* _Exercise brief_
From the rows below, pick out every line that contains the string "symbol" and copy it. Letter case counts.

* _Data shown_

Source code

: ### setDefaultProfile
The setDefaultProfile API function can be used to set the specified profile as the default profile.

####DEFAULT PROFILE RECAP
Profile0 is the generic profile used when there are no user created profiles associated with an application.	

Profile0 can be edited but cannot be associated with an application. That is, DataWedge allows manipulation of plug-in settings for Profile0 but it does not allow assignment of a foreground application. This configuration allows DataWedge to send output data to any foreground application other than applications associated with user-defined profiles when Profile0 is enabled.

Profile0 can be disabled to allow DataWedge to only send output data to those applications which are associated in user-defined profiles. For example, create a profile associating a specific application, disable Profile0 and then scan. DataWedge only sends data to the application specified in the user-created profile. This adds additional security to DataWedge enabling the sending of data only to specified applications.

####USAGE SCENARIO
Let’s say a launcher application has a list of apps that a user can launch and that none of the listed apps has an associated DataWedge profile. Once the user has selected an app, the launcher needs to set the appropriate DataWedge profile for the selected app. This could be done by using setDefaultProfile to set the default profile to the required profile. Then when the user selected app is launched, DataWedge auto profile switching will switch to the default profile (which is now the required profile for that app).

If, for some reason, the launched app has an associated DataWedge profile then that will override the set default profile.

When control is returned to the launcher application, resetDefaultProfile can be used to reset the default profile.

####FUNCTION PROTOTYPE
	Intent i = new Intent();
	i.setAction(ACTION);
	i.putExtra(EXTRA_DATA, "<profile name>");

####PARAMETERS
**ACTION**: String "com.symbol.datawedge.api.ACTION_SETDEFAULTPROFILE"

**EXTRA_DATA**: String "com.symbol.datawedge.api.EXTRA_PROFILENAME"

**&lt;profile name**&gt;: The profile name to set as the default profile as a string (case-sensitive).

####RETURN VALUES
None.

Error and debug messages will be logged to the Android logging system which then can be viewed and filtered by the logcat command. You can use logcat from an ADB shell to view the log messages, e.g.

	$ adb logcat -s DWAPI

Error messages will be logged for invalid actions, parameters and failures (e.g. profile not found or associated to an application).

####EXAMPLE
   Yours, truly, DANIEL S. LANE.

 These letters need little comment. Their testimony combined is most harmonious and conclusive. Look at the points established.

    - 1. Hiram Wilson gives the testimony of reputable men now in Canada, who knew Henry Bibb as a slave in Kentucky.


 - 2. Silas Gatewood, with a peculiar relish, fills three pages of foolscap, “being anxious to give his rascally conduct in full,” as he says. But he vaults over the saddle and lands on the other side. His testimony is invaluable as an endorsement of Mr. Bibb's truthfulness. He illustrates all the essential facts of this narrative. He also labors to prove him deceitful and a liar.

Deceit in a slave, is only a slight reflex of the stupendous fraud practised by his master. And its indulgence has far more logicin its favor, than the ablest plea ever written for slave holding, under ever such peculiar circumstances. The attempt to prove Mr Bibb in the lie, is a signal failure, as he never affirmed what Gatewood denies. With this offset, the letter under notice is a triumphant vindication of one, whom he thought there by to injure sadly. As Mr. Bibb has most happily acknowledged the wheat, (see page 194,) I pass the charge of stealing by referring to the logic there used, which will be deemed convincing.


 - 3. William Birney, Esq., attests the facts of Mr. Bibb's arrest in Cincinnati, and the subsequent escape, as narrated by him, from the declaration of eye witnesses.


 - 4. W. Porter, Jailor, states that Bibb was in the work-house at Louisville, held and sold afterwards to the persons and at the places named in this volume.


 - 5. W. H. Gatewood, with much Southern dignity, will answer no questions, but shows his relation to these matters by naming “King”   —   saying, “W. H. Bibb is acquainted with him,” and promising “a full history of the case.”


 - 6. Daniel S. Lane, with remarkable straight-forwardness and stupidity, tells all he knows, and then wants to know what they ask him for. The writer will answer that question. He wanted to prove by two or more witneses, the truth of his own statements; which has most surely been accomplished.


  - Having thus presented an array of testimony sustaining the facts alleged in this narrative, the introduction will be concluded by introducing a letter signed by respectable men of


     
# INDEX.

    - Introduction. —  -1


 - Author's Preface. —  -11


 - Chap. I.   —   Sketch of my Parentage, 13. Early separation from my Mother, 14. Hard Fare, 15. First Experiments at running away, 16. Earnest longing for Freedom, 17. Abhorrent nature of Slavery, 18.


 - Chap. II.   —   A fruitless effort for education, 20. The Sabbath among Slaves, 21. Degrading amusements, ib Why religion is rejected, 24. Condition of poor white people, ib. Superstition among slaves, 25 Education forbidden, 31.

* _Your response_
**ACTION**: String "com.symbol.datawedge.api.ACTION_SETDEFAULTPROFILE"
**EXTRA_DATA**: String "com.symbol.datawedge.api.EXTRA_PROFILENAME"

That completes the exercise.